Why is all of this interesting?

The first season of The Floor aired over the last month. If the show is successful, the television producers might consider adding more episodes for the next season. Since we’ve proven the relationship between board size and the number of episodes, the producers could use this table and the associated formula \( S(n) = 8 T(n) + 1 \) to choose a board size based on the desired number of episodes while maintaining 8 eliminations per episode with no partial episodes.

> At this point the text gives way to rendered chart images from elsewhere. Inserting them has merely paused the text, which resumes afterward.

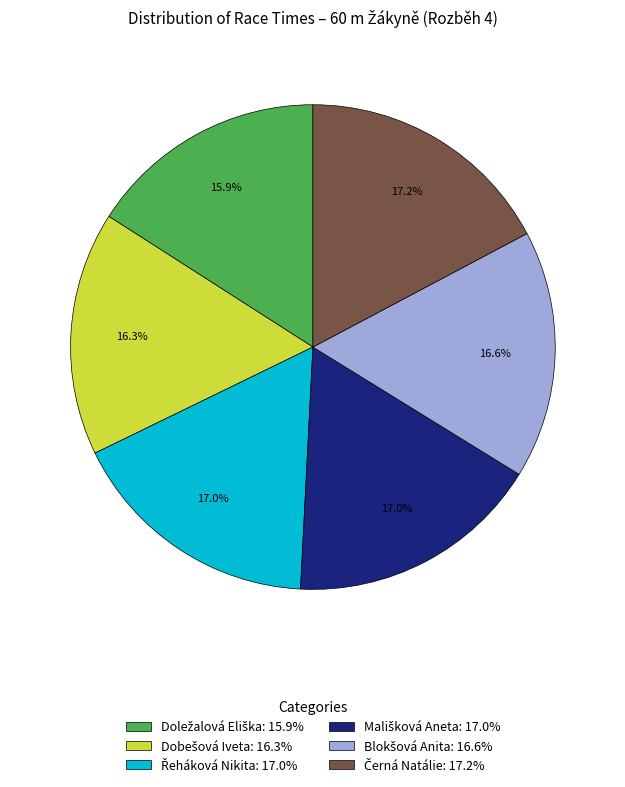

Is there a majority slice in this chart?

No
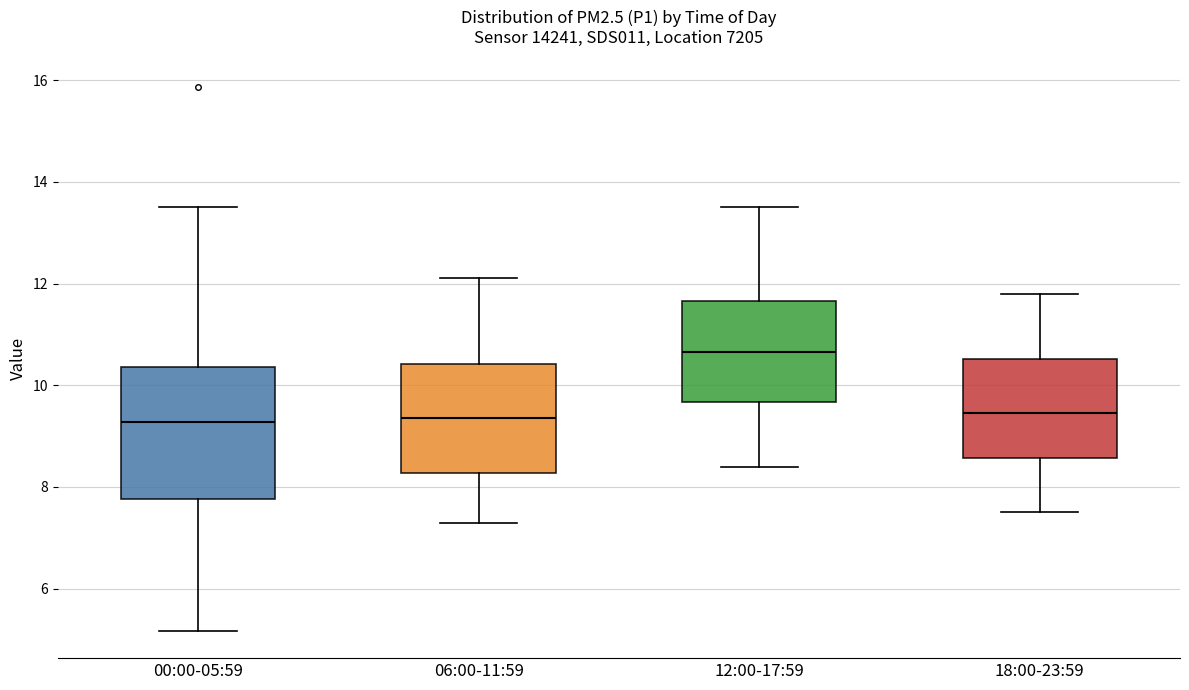

Reading left to right, read every box against the y-axis: the position of its median line, the range the box covers, and the ends of its whiskers. The values are not printed on the chart, so give them approximately, as read against the axis.

00:00-05:59: median 9.2, box 7.8 to 10.4, whiskers 5.2 to 13.6
06:00-11:59: median 9.4, box 8.2 to 10.4, whiskers 7.4 to 12.2
12:00-17:59: median 10.6, box 9.6 to 11.6, whiskers 8.4 to 13.6
18:00-23:59: median 9.4, box 8.6 to 10.6, whiskers 7.6 to 11.8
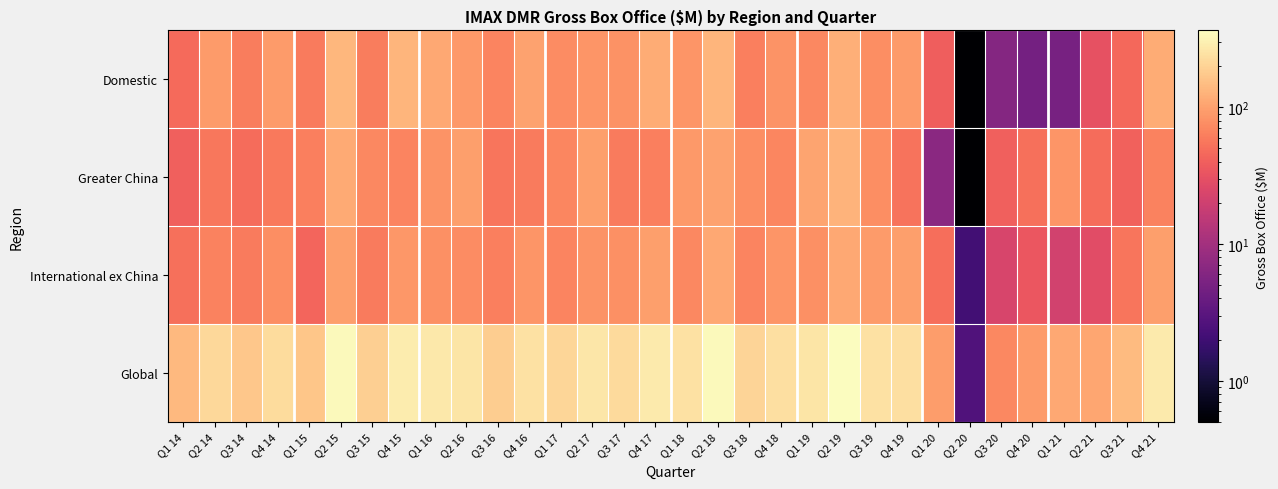

Rank the series at Q3 14 from lowest to highest value.

Greater China, International ex China, Domestic, Global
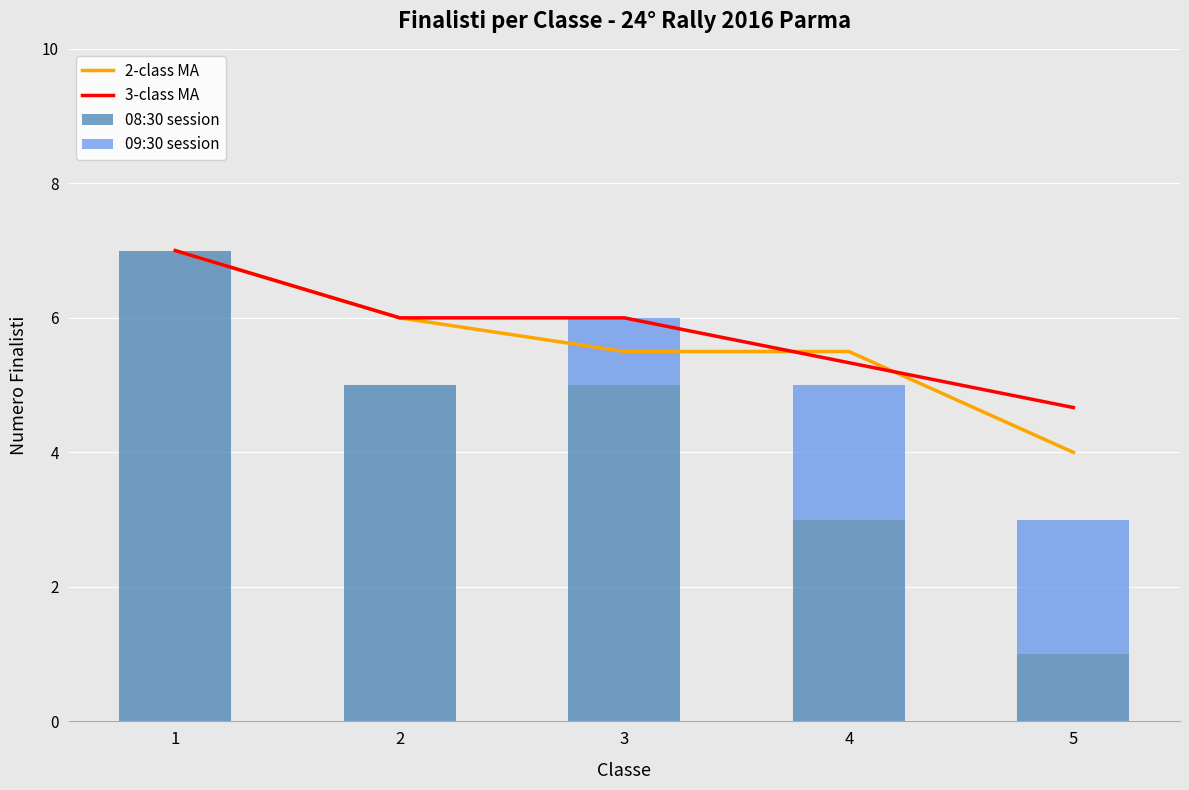

What is the maximum value shown in the chart?

7.0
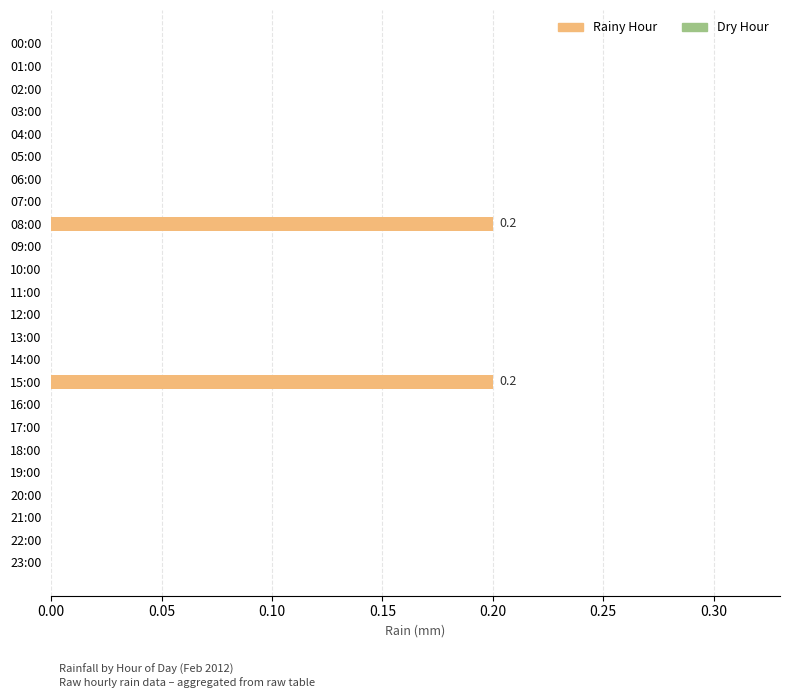

True or false: the data shows 0.1 at 08:00.

False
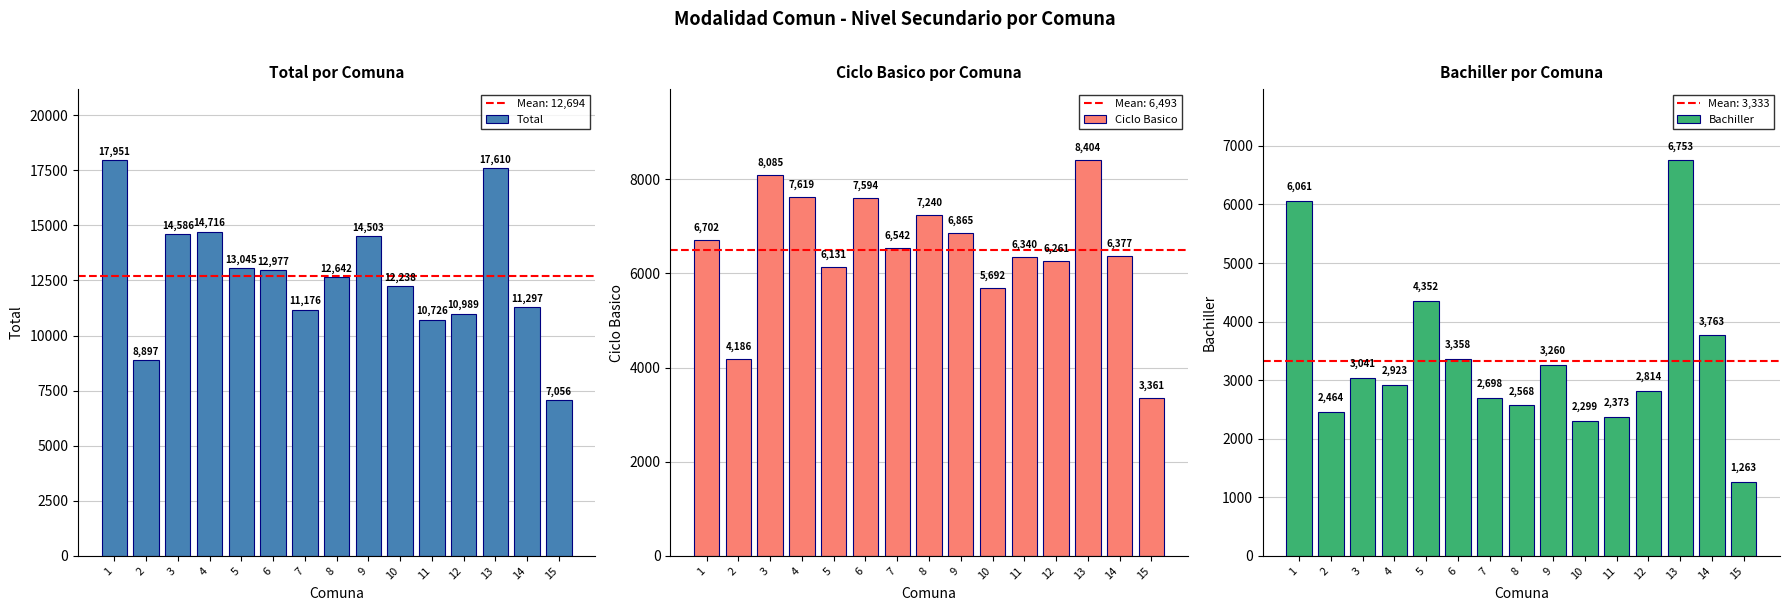

The value of Bachiller at 15 is 674. True or false?

False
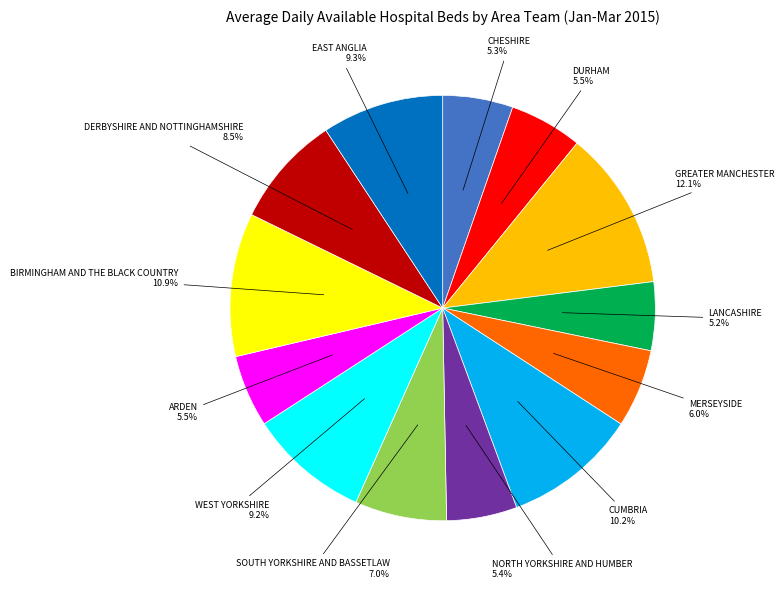

To the nearest percent, what is the average slice percentage?

8%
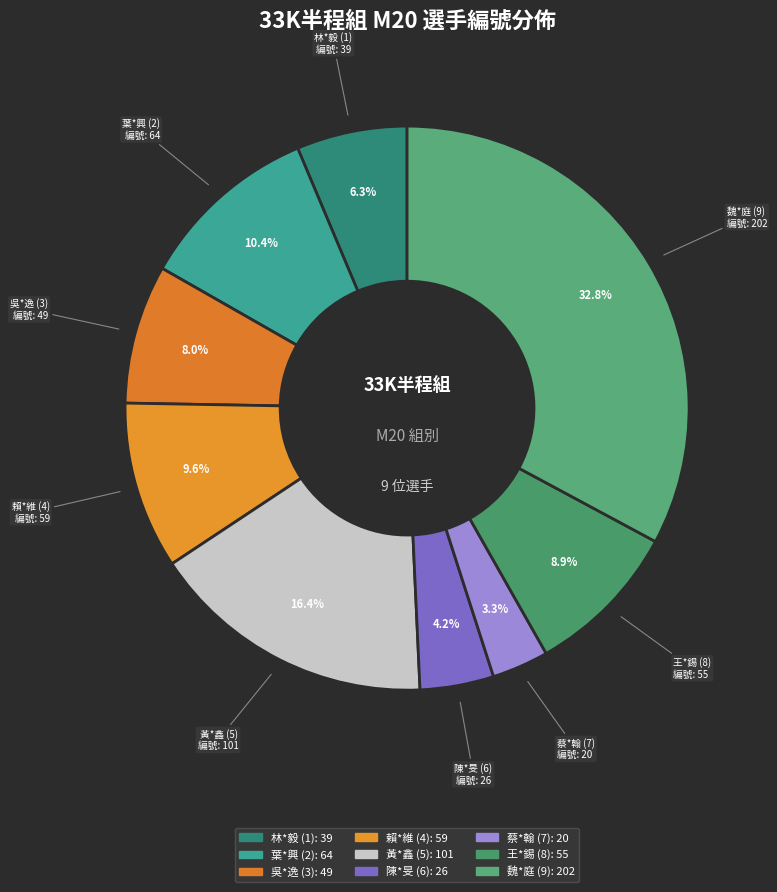

To the nearest percent, what is the average slice percentage?

11%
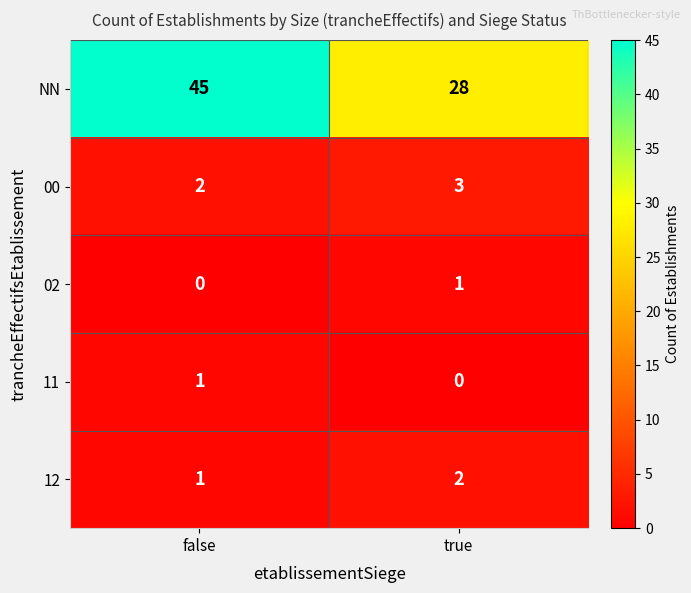

Reading left to right, transcribe all the data shown in this chart.

NN: 45	28
00: 2	3
02: 0	1
11: 1	0
12: 1	2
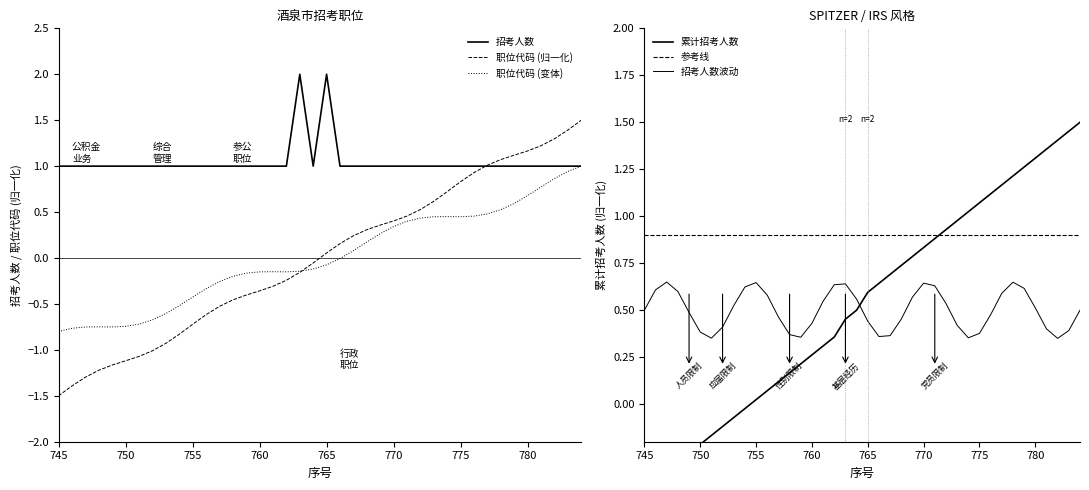

True or false: 职位代码 (归一化) and 招考人数 intersect in this chart.

True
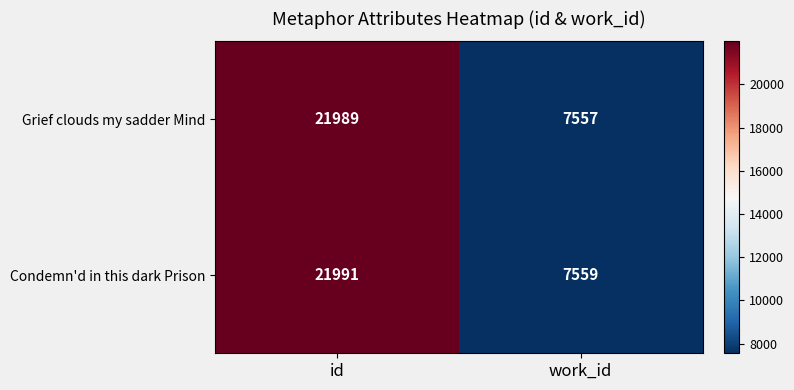

Is it true that Grief clouds my sadder Mind equals 12851 at work_id?

False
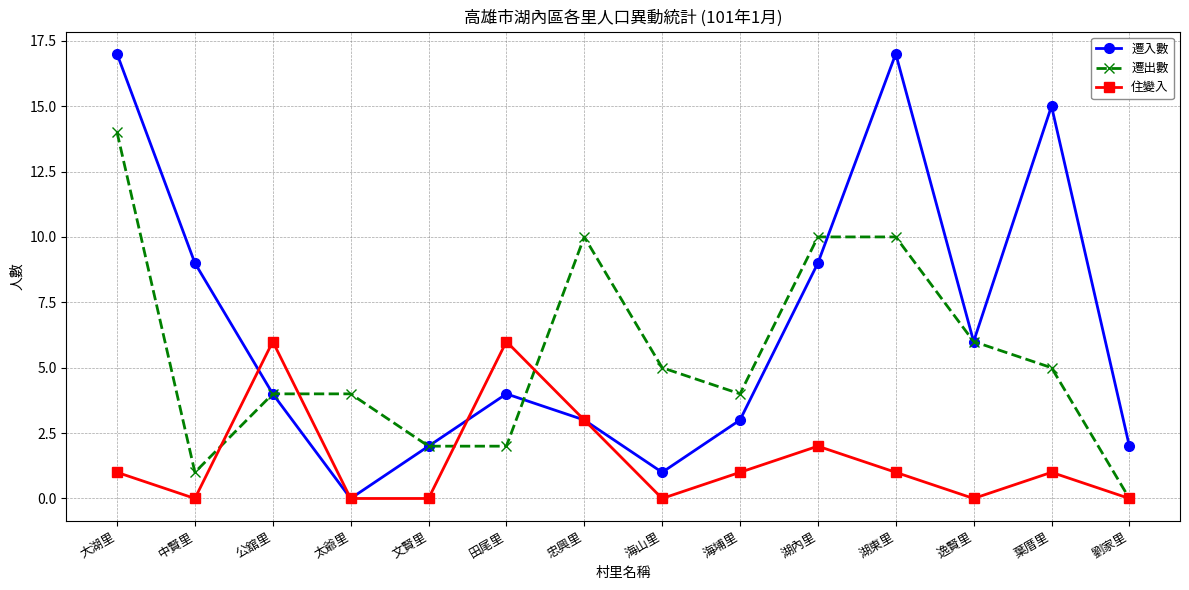

The 住變入 series shows -2 at 海山里. True or false?

False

On a side note, the number 8 is interesting for TV, especially hour-long TV shows. American TV shows typically contain about 1/3 of the air time dedicated to commercials and 2/3 dedicated to the show itself. This means that about 40 minutes of the hour is dedicated to the show, and 8 nicely divides 40 into 5 minute segments. So each elimination can take about 5 minutes and there’s a nice timing mechanism built directly into the format of the show. So not only are episodes nicely packed into seasons, but eliminations can occur at a regular cadence during an episode with no need to squeeze in extra eliminations into a given episode, so long as the board is an odd square.